Ghasemi A¹ ; Fallah S^{2, 3} ; Ansari M¹ Show Affiliations
Source: Clinical Laboratory Published:2016

Abstract

Background: Aberrant DNA hypermethylation contributes to many cancers by silencing structurally normal tumor suppressive genes. MicroRNA-153 (miR-153) exerts a tumor suppressive function in glioblastoma multiforme (GBM) by silencing oncogenic targets. However, the mechanism underlying miR-153 regulation in glioma cells has not been studied. Methods: The expression levels of miR-153 were determined by real-time PCR and genomic bisulfite modification technique was used to detect the DNA methylation status in the upstream region of miR-153 in GBM, their matched normal adjacent tissues, and the glioblastoma U87 cell line. Following treatment of cells with 5-aza-2'-deoxy-citidine (5-aza-dC), the DNA methylation, gene expression and target proteins levels of miR-153 were determined. Results: This study confirmed that miR-153 is significantly downregulated and hypermethylated in GBM tissues compared to their matched normal adjacent tissues.

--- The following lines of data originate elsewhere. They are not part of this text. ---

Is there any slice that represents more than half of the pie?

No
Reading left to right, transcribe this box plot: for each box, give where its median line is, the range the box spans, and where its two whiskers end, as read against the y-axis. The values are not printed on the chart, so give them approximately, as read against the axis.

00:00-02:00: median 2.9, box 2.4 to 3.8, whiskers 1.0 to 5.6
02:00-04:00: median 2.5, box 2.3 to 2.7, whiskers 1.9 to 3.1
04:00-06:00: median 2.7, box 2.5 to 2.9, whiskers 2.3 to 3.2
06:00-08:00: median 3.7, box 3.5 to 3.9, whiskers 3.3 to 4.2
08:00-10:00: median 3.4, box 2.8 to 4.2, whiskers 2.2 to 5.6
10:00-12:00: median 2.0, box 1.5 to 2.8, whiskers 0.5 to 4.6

Increased methylation level of miR-153 was significantly correlated with reduced miR-153 expression in GBM tissue specimens. Demethylation of cells by 5-aza-dC treatment led to reduction of miR-153 methylation level, re-expression of candidate microRNA, and downregulation of its target proteins levels. Conclusions: Our data indicated that miR-153 acts as a tumor suppressor in GBM and is down-regulated by DNA methylation, suggesting that miR-153 may serve as a potential diagnostic or therapeutic target of GBM.